My question involves restraining orders in the State of: Illinois
I was served with an Emergency Order of Protection with a hearing scheduled 21 days from that date. I was planning on leaving the state prior to the date of the hearing, so I petitioned to have it heard at an earlier date. However, through the course of consulting with as many people as possible (although an attorney would have been the best choice, I could not afford one) and researching many of the questions on this site as well, I decided to simply not show up at the hearing and accept a Plenary Order, assuming that that was what was ordered.
There was some personal property requested by the Petitioner and I have already complied with that request by giving those things on my own accord to the Sheriff's Office before the hearing date. Since I didn't show at the re-scheduled hearing, the Judge decided to reset the hearing date to the original date (the one 21 days from the day of the Emergency Order).

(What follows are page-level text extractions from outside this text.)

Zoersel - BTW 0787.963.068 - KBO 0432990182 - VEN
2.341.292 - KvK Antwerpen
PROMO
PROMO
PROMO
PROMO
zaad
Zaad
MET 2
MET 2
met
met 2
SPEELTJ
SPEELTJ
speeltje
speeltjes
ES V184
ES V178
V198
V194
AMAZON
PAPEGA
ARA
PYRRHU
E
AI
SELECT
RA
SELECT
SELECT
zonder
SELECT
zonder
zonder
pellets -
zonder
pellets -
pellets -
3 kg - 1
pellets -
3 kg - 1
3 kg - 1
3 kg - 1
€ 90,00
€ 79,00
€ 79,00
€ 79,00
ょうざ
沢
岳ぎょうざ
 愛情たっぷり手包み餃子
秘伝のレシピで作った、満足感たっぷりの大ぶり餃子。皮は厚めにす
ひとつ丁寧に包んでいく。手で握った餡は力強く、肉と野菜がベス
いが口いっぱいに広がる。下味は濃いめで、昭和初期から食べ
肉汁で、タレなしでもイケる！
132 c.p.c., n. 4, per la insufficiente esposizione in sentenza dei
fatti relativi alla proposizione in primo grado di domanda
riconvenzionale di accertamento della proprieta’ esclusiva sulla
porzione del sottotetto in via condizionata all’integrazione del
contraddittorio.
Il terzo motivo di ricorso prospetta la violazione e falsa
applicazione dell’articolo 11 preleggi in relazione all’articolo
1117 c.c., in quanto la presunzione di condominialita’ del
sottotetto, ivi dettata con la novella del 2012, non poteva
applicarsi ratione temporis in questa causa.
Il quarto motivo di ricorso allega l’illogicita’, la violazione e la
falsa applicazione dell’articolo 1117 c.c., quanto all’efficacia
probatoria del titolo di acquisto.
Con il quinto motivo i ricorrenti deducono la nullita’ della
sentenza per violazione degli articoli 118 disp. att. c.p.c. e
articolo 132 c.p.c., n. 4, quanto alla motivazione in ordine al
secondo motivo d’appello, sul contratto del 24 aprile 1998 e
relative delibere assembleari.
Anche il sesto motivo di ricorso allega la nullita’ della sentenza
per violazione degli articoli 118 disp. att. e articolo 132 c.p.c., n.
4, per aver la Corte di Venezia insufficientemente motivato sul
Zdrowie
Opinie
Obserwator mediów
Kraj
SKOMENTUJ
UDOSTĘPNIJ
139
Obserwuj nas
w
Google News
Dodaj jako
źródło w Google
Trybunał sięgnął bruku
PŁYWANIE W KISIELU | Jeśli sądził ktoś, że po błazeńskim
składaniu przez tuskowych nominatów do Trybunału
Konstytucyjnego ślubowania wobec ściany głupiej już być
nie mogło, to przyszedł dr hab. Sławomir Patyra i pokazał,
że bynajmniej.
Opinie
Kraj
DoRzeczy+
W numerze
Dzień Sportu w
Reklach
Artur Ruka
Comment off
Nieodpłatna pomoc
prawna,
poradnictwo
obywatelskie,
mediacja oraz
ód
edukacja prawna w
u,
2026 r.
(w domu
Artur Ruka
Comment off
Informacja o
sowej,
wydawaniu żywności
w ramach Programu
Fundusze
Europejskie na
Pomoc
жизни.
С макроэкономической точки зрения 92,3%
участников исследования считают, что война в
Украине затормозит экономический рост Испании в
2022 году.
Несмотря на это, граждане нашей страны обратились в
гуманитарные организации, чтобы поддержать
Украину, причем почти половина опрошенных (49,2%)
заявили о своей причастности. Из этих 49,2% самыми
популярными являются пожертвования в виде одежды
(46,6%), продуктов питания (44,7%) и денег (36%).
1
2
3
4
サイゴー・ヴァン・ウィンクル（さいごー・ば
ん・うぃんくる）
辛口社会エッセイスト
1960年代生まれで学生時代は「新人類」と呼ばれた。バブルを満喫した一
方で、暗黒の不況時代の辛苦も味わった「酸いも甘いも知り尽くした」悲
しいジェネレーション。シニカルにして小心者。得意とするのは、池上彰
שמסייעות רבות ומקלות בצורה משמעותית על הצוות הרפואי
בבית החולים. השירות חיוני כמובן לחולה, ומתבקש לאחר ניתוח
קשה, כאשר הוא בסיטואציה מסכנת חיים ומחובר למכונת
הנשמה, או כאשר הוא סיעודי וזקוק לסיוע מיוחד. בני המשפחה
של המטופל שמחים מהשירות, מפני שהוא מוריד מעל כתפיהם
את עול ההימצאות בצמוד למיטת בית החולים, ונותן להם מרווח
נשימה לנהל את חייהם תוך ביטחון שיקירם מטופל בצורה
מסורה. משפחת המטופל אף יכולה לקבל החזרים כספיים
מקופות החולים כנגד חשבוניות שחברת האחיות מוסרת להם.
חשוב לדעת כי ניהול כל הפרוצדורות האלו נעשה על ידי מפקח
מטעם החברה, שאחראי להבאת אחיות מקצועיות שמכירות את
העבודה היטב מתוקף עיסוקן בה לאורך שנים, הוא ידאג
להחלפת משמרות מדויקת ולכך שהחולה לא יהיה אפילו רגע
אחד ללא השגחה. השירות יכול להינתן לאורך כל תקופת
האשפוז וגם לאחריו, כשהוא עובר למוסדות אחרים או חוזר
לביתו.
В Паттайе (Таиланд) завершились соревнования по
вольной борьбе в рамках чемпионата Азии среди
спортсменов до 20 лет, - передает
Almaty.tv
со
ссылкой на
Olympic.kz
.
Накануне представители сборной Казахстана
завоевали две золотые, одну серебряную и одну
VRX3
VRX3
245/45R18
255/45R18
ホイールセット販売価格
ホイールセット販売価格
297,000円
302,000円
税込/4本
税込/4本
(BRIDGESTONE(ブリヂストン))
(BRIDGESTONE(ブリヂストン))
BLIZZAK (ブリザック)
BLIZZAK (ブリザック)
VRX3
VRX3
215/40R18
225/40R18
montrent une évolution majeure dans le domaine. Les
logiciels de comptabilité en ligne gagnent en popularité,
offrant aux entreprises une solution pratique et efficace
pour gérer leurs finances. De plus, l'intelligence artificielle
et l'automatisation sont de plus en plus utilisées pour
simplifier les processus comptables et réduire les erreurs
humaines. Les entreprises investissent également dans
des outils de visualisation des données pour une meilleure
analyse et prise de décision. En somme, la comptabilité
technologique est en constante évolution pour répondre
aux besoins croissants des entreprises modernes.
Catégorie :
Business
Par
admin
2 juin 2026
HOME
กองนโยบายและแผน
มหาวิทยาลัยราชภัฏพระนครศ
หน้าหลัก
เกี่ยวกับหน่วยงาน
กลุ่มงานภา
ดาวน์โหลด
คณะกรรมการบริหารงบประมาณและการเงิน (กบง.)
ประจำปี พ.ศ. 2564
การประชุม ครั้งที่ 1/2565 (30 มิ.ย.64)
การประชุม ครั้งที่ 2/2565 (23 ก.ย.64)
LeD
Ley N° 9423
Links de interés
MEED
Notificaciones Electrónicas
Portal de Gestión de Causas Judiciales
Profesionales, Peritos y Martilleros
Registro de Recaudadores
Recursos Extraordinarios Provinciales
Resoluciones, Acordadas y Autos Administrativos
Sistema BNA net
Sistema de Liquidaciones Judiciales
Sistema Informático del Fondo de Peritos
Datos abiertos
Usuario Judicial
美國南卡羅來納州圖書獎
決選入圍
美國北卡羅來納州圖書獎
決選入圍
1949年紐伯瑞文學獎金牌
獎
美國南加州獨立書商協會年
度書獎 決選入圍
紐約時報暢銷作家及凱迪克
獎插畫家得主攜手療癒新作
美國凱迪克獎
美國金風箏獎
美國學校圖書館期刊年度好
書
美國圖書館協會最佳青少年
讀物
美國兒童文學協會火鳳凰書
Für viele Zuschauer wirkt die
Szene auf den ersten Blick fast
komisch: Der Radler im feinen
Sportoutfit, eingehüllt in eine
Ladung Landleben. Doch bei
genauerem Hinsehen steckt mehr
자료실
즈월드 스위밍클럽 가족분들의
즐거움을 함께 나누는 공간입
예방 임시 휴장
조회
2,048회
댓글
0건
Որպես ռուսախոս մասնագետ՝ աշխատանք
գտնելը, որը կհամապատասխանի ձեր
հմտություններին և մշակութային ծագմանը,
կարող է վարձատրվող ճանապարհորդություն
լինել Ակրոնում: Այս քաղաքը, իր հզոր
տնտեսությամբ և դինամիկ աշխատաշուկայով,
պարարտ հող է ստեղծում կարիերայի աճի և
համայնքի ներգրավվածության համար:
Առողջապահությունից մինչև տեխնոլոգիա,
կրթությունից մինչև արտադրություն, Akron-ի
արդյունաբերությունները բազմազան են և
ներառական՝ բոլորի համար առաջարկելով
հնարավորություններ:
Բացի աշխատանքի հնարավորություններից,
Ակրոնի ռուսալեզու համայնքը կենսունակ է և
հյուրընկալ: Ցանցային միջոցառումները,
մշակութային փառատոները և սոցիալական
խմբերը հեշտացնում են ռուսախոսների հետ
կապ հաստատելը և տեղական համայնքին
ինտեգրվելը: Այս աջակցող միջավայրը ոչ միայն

This is a civil hearing, not criminal, and all requested properties by the Petitioner have been returned and there hasn't been any violation(s) of contact since the day the Emergency Order was served. I'm still leaving the state, but probably not until weeks after the now-scheduled hearing. Much of what the Petitioner has claimed on the Emergency Order can be refuted through phone messages left by the Petitioner, but not all. Since I understand, mostly from research on the internet and legal forums such as this one, that the burden of proof on a Civil Order of Protection is rather low, I decided to simply not show up and let them grant a Plenary Order. Primarily, the reason for not showing up though is that most of the proof I have to refute her claims, might possibly incriminate me for a future lawsuit of other matters with this woman. Even though I'm pretty confident that a future claim could easily be refuted by any decent lawyer, I'd rather not have to bear the cost of hiring one to be exonerated.
So, I'm wondering if there could be any possible ramifications, other than just a Plenary Order of Protection, by not showing up to this second hearing (although technically, it's still the first). Also, if anyone has any insight as to why the Judge didn't simply just rule on the first hearing or why the original hearing date was reinstated.